▶ PAGE TEXT:

# # # # # # #

Based on this information, the anticipated throughput from a single TCP stream can be significantly impacted by latency as shown in the table below. It shows, as latency increases, the anticipated throughput drops[3]:
| Link Bandwidth (Mbit/s) | Round Trip Time (RTT) ms | Anticipated Throughput from single TCP Stream (Mbps)[4] |
| 100 | 10 | 4.26 |
| 100 | 100 | 0.62 |
| 100 | 1000 | 0.07 |
Based on this information, the network administrator can compare anticipated throughput based on actual latency values reported by DEM. They can then compare the user connected in the United States versus the same user connected in the United Kingdom:
| Location | Link Bandwidth (Mbit/s) | Round Trip Time (RTT) ms | Anticipated Throughput from single TCP Stream (Mbps)[5] |
| United States | 1000 | 220 | 0.30 |
| United Kingdom | 100 | 45 | 1.30 |
Therefore, even though the available bandwidth in the United States was higher than the United Kingdom (1Gbps vs. 100Mbps respectively), the anticipated throughput from a single TCP stream was 4x lower due to the additional latency experienced between SASE Client and application when the end user was connected in the United States.
Poor throughput caused by high latency appears to be the case for this user when comparing connectivity from the United States to the United Kingdom. But why was latency higher for this application from the United States?
One reason for high latency is the company the end user is employed by is European based. As such, the SASE service they purchased is based on SSE Gateways hosted in Europe. Their company didn’t extend the service to SSE Gateways in the Americas. Therefore, when the end user travels to the United States, their client connects to the best gateway using Versa’s best gateway algorithm[6] but only between SSE Gateways based in Europe as this is the geographical coverage the company purchased.
A second reason for high latency is the path taken between SSE Gateway and Application. From an application traceroute point of view between end user and YouTube, traffic traverses 15 hops as shown below:
By hovering over each hop in the screenshot above, the location; latency; jitter and loss of each hop can be assessed . As shown by hops 7; 10; 11 and 13 in the screenshots below, traffic passes from Paris (France) to London (UK) to New York (US) and finally to a YouTube server hosted in Toronto (Canada). This global path is creating additional latency when the end user connects to an SSE Gateway in Europe and accesses YouTube in Canada:
To address the application latency challenge for this user, there are several options available to the network administrator:
– Add geographical areas to the SASE service to reduce latency and improve application throughput and end user experience
1. Additional geographical areas provide local connectivity options for end user devices. The advantage of this approach is traffic is still under SASE control and maintains the security posture of the company whilst at the same time reducing application latency for end users and improving end user experience
– Or configure Secure Client Access profiles for end users outside Europe[8]
1. These optimise end user experience when accessing applications such as YouTube. In such cases, a split tunnel at the client ensures YouTube traffic is broken out locally and doesn’t traverse the SASE platform. Consequentially, latency is reduced which improves application throughput and end user experience. The disadvantage of this approach is locally broken out traffic is no longer under SASE control which reduces the security posture of the company
Summary
Versa’s Digital Experience Monitoring (DEM) is a component of Versa’s Unified SASE (Secure Access Service Edge) platform. One of its key benefits is continuous performance monitoring across ‘Segments’. Although not enabled by default, DEM can be used for troubleshooting performance related issues between SASE client and applications. In this paper, two scenarios were described as examples of how a network administrator can use DEM for troubleshooting performance related issues. In the first scenario, DEM identified packet loss on the clients LAN. In the second scenario, DEM identified high latency between SASE client and application. In both scenarios, DEM in conjunction with Versa Analytics provided end-to-end visibility and actionable insights.

# # # # # # #

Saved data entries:
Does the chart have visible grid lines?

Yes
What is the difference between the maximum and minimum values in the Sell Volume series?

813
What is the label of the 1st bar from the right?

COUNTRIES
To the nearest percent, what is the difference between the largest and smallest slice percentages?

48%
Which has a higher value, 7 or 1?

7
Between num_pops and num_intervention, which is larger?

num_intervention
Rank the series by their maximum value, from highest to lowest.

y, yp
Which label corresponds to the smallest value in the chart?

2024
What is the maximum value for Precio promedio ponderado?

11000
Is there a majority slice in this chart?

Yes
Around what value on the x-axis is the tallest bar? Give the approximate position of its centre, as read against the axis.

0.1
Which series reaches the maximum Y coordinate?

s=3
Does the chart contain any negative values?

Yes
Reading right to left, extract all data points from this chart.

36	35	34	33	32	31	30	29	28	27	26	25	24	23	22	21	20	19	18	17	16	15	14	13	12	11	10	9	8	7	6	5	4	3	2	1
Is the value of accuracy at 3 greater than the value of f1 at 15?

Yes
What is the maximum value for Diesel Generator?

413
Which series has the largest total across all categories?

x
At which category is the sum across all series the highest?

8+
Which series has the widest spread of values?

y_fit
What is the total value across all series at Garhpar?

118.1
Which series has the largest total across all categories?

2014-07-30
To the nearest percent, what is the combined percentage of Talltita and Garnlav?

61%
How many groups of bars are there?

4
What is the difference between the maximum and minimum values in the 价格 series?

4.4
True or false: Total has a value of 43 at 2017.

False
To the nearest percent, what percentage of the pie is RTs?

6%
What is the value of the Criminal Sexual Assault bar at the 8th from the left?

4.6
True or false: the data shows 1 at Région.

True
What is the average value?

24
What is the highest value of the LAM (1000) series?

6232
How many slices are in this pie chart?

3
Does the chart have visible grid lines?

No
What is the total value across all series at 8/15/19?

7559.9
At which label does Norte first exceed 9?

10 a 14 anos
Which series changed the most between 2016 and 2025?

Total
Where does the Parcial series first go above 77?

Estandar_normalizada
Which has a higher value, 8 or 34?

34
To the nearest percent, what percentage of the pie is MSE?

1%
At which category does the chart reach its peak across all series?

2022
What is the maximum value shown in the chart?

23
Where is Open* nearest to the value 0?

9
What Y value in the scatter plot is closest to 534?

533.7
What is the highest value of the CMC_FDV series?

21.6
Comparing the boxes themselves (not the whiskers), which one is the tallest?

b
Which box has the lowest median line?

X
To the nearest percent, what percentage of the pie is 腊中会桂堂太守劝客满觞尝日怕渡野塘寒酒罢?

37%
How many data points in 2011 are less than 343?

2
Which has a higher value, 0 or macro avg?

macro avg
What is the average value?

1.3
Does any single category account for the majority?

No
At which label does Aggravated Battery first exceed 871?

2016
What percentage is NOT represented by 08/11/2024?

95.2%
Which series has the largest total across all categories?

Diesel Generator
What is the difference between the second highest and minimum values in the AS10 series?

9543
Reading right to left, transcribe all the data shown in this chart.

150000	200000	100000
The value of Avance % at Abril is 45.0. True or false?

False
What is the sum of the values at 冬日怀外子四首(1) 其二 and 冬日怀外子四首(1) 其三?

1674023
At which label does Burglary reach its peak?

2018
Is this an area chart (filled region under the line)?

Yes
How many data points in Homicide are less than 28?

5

# # # # # # #

▶ EXERCISE DETAILS:
Write what comes next in the text on troubleshooting with Versa DEM, starting after its final sentence. The records have no connection to the text on troubleshooting with Versa DEM.

▶ TASK OUTPUT:
[1] For this example, YouTube has been selected (although other pre-defined applications may be optionally selected)
[2] Prior to troubleshooting, the network administrator had already enabled DEM monitoring as per the steps described earlier
[3] The reader is encouraged to research TCP Bandwidth calculators on the Internet to verify for themselves this statement
[4] Throughput based on window size of 8191B and Window Scaling size of 8. (This provides an effective window size of 65528B). MTU of network medium is 1500B. TCP/IP overhead is 40B.
[5] Uses same assumptions as [4] above.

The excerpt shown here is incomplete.